First major ethnographic study

In recent years, Facebook has reportedly spent half a billion dollars hiring moderators, still outsourced, in addition to the algorithm that controls its pages.

In the United States and Ireland, they are often graduates. “You must be very cultured to be a good moderator, many have studied literature, economics, history, sometimes in prestigious universities”, recalls Sarah T. Roberts, author of Behind the Screenthe result of eight years of research on moderators, the first major ethnographic study of these ” cleaners “.

The American researcher opens the black box of “commercial content moderation” by showing how platforms do everything possible to protect their brand image “at any time of day” against all “disturbing images”.

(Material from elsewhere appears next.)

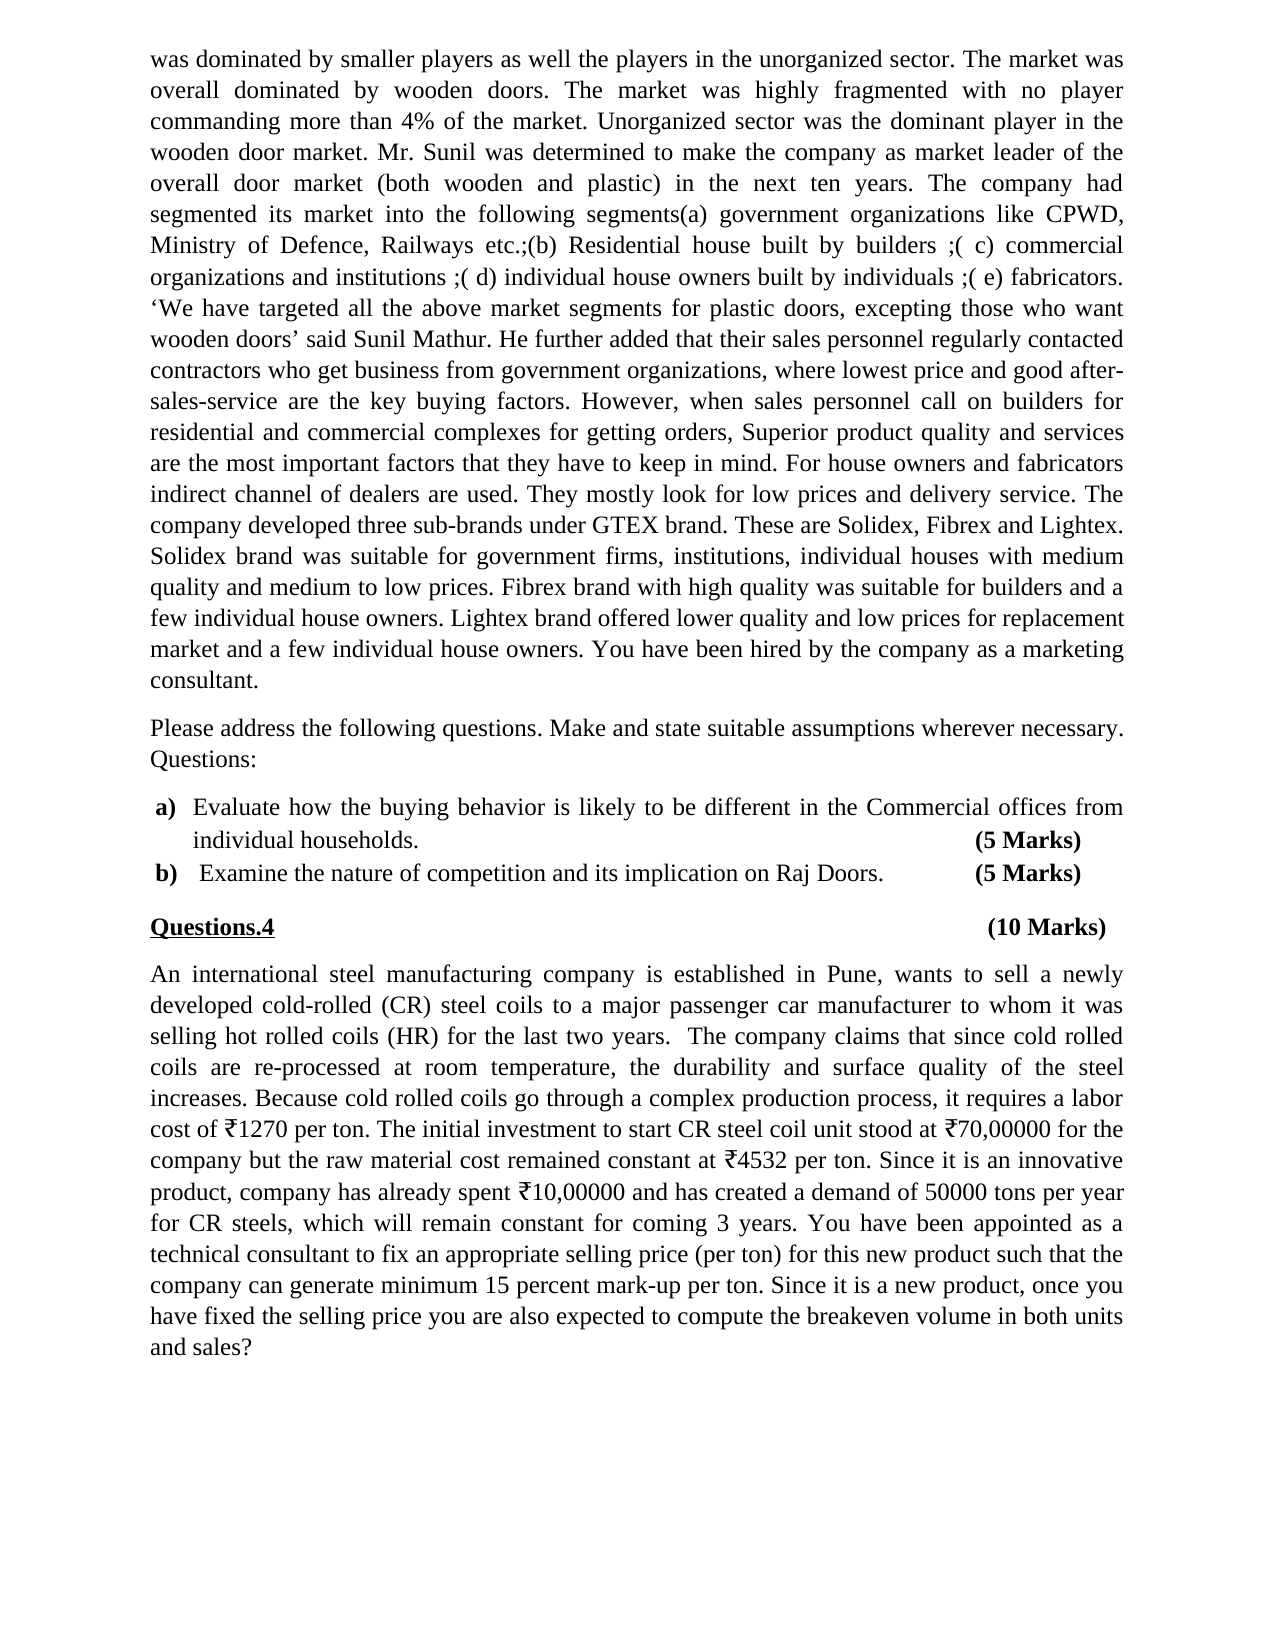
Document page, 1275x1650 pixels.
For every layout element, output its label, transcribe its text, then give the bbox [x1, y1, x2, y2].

list Evaluate how the buying behavior is likely to be different in the Commercial offices from individual households. (5 Marks) [155, 792, 1125, 853]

The digital giants do not like to talk about the dirty work of moderators, strongly framed by imperatives of productivity.

The lawsuit in California and the one in progress in Dublin, in which we find Spanish and German moderators, also bring to light what is happening on the B side of the platforms. The invisible side in which the moderators work hard to keep the A side as clean as possible. A perfect portrait of Janus.

But now, maintaining a sanitized platform is often accompanied by post-traumatic stress syndrome. No wonder a few digital Sisyphus are now seeking to ease their daily burden in the courts of Dublin.